James Stow (born. c. 1770, died in or after 1823), was an English engraver.

==Life==
Born near Maidstone about 1770, the son of a labourer. At the age of thirteen he is said to have engraved a plate from Bartolomé Esteban Murillo's St. John and the Lamb, which showed such precocious talent that a group of local gentry provided funds for him to move to London and study for William Woollett, one of the leading engravers of the time. After Woollett's death in 1785, he completed his apprenticeship with William Sharp.

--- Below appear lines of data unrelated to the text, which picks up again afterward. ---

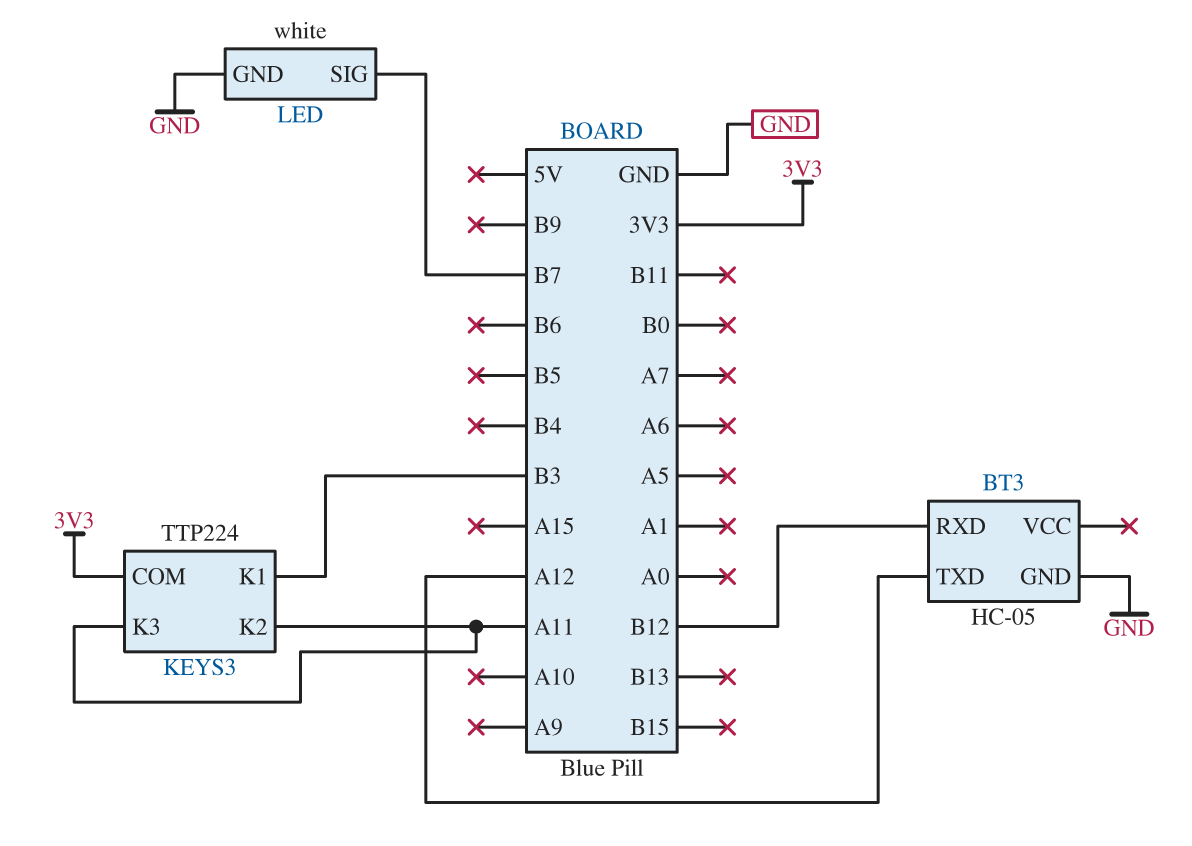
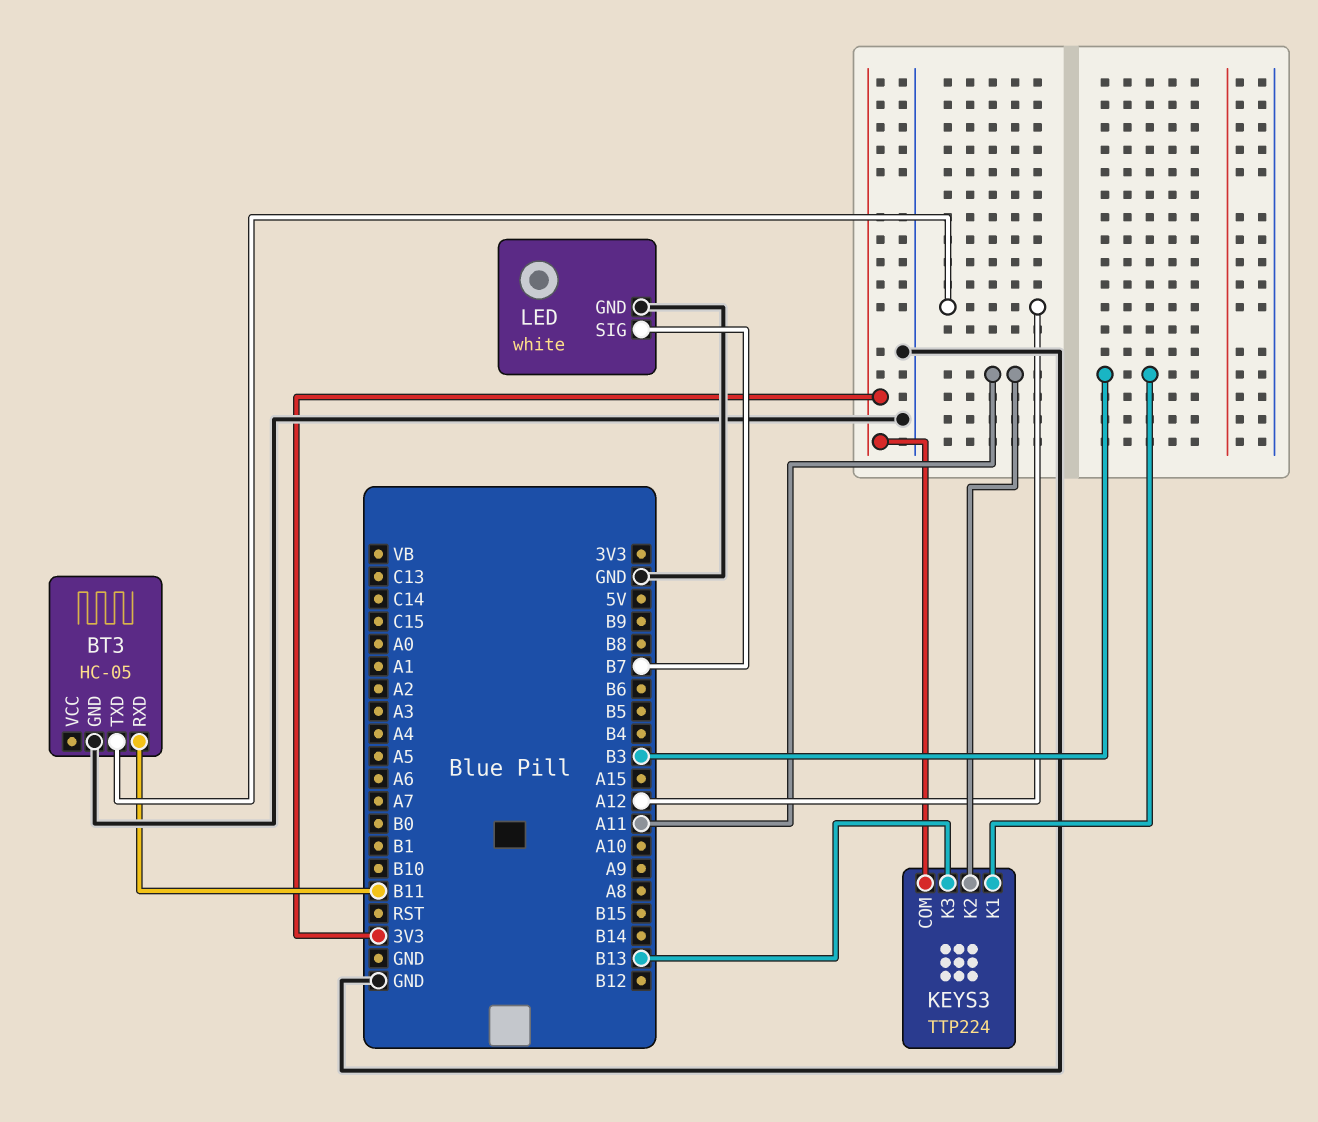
BT3 pin RXD: B12 -> B11
KEYS3 pin K3: A11 -> B13

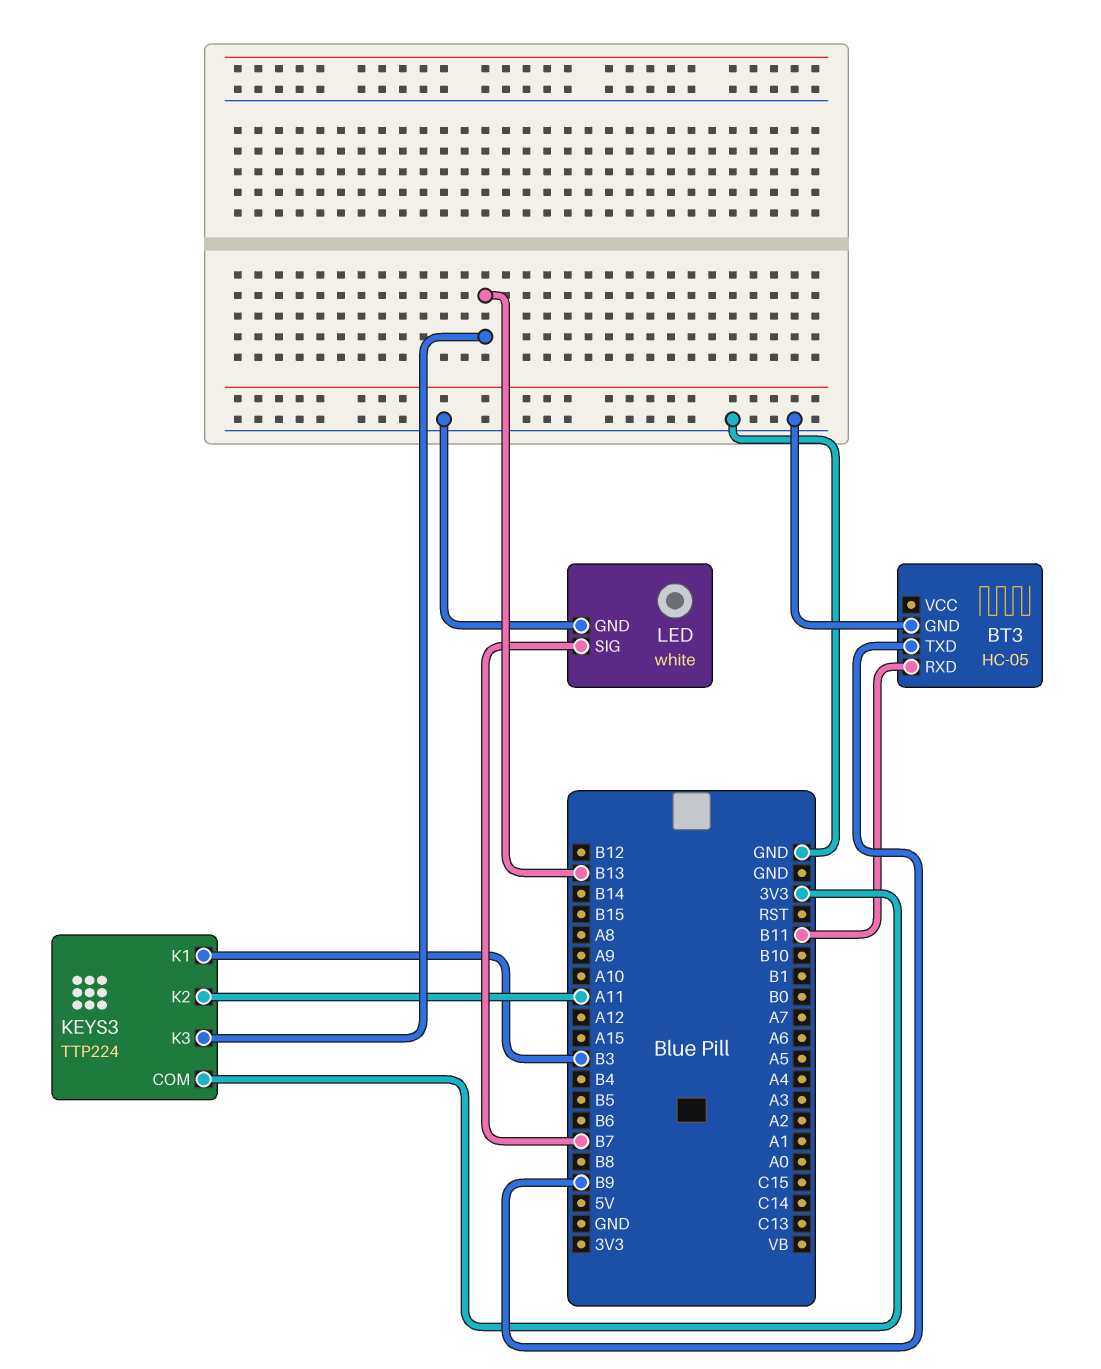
BT3 pin TXD: A12 -> B9

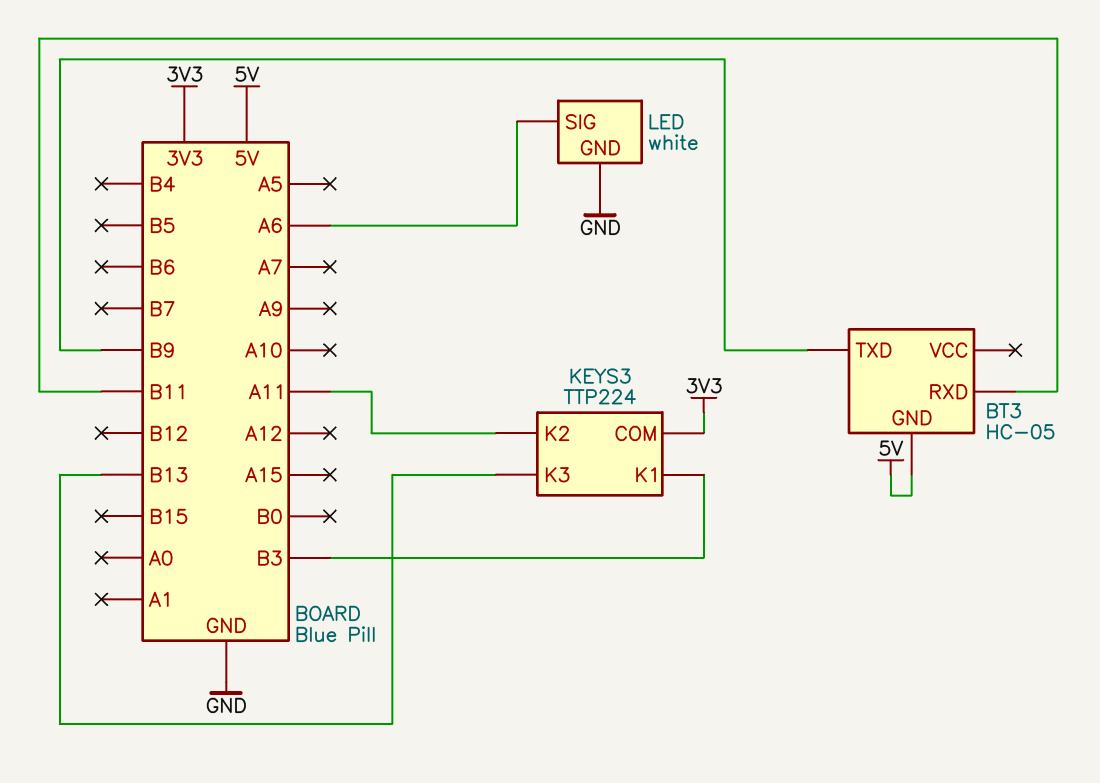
BT3 pin GND: GND -> 5V
LED pin SIG: B7 -> A6

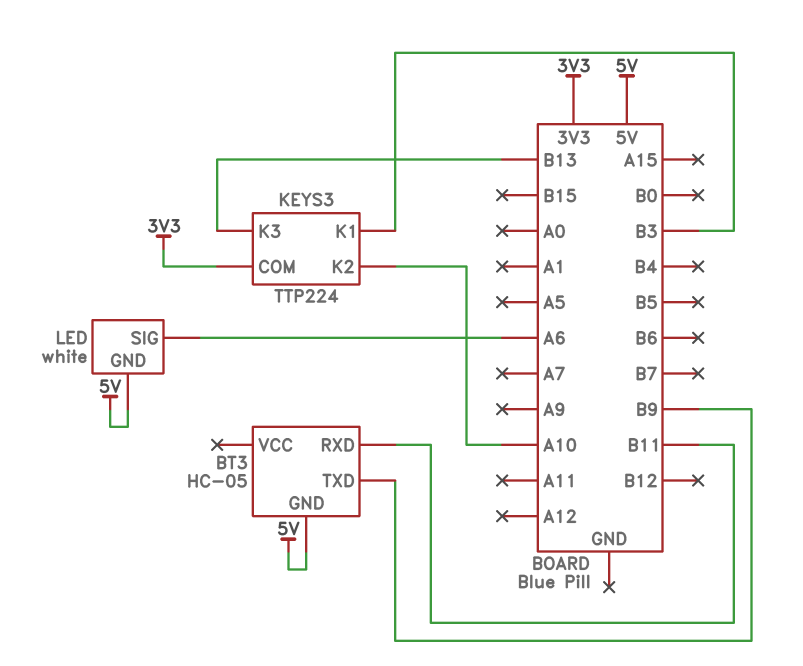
KEYS3 pin K2: A11 -> A10
LED pin GND: GND -> 5V

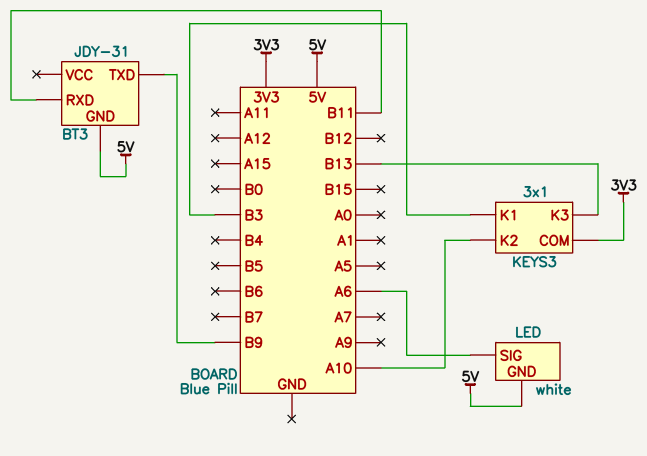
BT3: HC-05 -> JDY-31
KEYS3: TTP224 -> 3x1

Stow is said to have fallen into dissipated habits; he died in obscurity and poverty.

==Works==
Stow worked entirely as a line engraver. He engraved many of the plates for the Boydell Shakespeare Gallery, after paintings by British artists. He also produced engravings as illustrations for other publications, among them Robert Bowyer's edition of David Hume's History of England(1806), Thomas Macklin's Illustrated Bible (1791–1800), F. J. du Roveray's edition of Alexander Pope's translation of The Odyssey of Homer, and George Perfect Harding's series of portraits of the deans of Westminster (1822), as well as other publications.

Stow's most important single plates were The Three Women at the Sepulchre, after Benjamin West, which he issued himself; and a portrait of Lord Frederick Campbell, after Henry Edridge. His latest employment was upon the illustrations to Robert Wilkinson's Londina Illustrata (1811–1823).